» Source information
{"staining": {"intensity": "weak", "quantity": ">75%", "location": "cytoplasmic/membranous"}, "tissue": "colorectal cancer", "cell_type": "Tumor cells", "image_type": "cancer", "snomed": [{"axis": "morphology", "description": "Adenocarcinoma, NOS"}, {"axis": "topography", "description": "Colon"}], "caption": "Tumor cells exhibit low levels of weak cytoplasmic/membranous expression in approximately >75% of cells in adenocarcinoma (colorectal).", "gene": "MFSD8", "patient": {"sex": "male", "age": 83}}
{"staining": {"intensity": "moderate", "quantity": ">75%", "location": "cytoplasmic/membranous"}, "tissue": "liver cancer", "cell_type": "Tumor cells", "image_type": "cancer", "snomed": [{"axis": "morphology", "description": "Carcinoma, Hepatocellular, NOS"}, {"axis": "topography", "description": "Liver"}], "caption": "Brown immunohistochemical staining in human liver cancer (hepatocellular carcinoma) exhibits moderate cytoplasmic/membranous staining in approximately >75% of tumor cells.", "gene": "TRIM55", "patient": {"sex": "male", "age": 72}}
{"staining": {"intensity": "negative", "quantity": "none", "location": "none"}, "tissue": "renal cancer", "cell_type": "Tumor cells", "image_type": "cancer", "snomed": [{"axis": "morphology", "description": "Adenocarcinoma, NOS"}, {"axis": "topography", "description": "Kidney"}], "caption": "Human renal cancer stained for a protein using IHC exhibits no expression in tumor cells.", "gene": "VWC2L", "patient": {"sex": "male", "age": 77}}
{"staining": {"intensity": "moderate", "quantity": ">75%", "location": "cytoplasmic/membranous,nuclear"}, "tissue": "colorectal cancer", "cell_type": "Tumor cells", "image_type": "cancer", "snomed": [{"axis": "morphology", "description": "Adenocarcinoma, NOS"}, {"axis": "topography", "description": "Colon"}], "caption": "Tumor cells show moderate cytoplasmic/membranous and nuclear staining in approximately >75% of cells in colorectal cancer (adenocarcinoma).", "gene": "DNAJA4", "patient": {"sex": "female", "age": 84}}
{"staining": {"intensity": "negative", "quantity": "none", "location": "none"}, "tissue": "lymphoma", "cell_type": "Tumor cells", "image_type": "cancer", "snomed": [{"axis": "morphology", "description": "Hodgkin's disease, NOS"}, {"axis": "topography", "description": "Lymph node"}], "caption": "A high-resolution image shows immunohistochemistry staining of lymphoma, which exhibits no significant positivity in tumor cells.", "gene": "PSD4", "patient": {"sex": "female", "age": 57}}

» Work to be completed
Every line in the listing that holds the string "moderate" should be copied out.

» Response
{"staining": {"intensity": "moderate", "quantity": ">75%", "location": "cytoplasmic/membranous"}, "tissue": "liver cancer", "cell_type": "Tumor cells", "image_type": "cancer", "snomed": [{"axis": "morphology", "description": "Carcinoma, Hepatocellular, NOS"}, {"axis": "topography", "description": "Liver"}], "caption": "Brown immunohistochemical staining in human liver cancer (hepatocellular carcinoma) exhibits moderate cytoplasmic/membranous staining in approximately >75% of tumor cells.", "gene": "TRIM55", "patient": {"sex": "male", "age": 72}}
{"staining": {"intensity": "moderate", "quantity": ">75%", "location": "cytoplasmic/membranous,nuclear"}, "tissue": "colorectal cancer", "cell_type": "Tumor cells", "image_type": "cancer", "snomed": [{"axis": "morphology", "description": "Adenocarcinoma, NOS"}, {"axis": "topography", "description": "Colon"}], "caption": "Tumor cells show moderate cytoplasmic/membranous and nuclear staining in approximately >75% of cells in colorectal cancer (adenocarcinoma).", "gene": "DNAJA4", "patient": {"sex": "female", "age": 84}}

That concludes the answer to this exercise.